The last time we reported on an intercepted communication was almost two months ago: Another Secret Conversation, and a month before that we had our first successful data grab with that device: A Secret Conversation.
Here’s what we received from the latest voice-activated transmission. As before, the voices are fuzzy and there are plumbing sounds in the background, so we can’t be certain who’s talking or whether our transcription is accurate. From the context, we’ve labeled one voice as “Boss” and the other as “Westie” — whoever they may be. We’ve added some links where we think it’s appropriate, but you’ll have to make of this what you will:
Boss: Westie, it’s time for my annual meeting with Mr. Moneybags, and our livelihoods depend on his generosity. I don’t know what to tell him. Everything we’ve done lately has been a flop.
Westie: I know, Boss. The legislative program has gone nowhere since Louisiana, and even that state has been a catastrophe [see Klinghoffer: “You Caught Us. So What?” ].
Boss: Our litigation efforts don’t seem to be getting us anywhere. I’m sorry we ever got involved in that Coppedge mess [see David Coppedge v. JPL & Caltech (09 Oct 2010)].
Westie: Me too. It was Casey’s idea. And that museum case might get embarrassing [see Blood in the Water? and also Premature Climax?].
Boss: So what can I tell Mr. Moneybags? What’s he getting for all the money he gives us? He’s poured millions into our operation!
Westie: Look, we’re desperate. Why not tell him that we’re behind the recent rise of politicians like Christine O’Donnell? It’ll look like we’re accomplishing something.
Boss: Christine O’Donnell? Are you crazy? Have you seen her video? [Christine O’Donnell Clip: “Evolution Is a Myth”.] That thing is all over the internet and she looks like an idiot. We can’t take credit for her! Besides, that video is from 1998. We had nothing to do with it. That’s around the same time we were drafting the Wedge Strategy. Our ID operation was only three years old back then [see Center for Science and Culture].
Westie: It doesn’t matter. We were active at the time. She could have picked up our ideas, so we can claim credit. Mr. Moneybags won’t know the difference.
Boss: Yeah, well, maybe, but she probably got her science from Jack Chick, or maybe ICR. I don’t know if I like the idea of taking credit for a ditzo like her.
Westie: What if she did get it from ICR? Most people can’t tell the difference between us and them. Besides, she’s no more embarrassing than Behe. And she just might end up in the Senate.
Boss: Not likely.
Westie: That’s okay. There’s a load of others coming along [see Creationists on the Ballot: November 2010]. Tell Mr. Moneybags that we’re responsible for all of it. We’ll win some and lose some, but we’re producing results. That’s what he wants to see.

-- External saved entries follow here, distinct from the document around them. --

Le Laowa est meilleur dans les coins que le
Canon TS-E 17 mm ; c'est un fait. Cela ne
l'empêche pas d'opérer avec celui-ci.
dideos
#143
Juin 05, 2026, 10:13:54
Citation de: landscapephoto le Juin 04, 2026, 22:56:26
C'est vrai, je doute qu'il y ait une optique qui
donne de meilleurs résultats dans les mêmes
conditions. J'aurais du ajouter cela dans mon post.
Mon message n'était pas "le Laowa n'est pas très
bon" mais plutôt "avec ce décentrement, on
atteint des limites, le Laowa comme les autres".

Boss: I donno … it might work. Anyway, I’ve got nothing else to brag about, so why not?
Westie: And it’ll make up for the loss of that moron, Mark Souder. We had even given him a part in Expelled! What a clown. He coulda been a contender. [See: Mark Souder, Creationist Fool, Resigns!]
Boss: Don’t remind me!
Westie: And there’s that whole new thing floating around out there about “no separation of church and state.” I don’t know where it came from, but we can take credit for that too.
Boss: Good lord!
Westie: It’s a great mantra, Boss. If it catches on, we won’t even need to bother with intelligent design. We can just take the next logical step to theocratic government. That should make Mr. Moneybags happy.
Boss: Westie, you’re right! We had nothing to do with any of that stuff, but Moneybags doesn’t need to know that. We can ride the wave. Yes! Our little think tank is going to be around for a while longer.
That’s all there is, dear reader. We can’t vouch for any of it, but we think that’s what we heard. InterStall™ strikes again!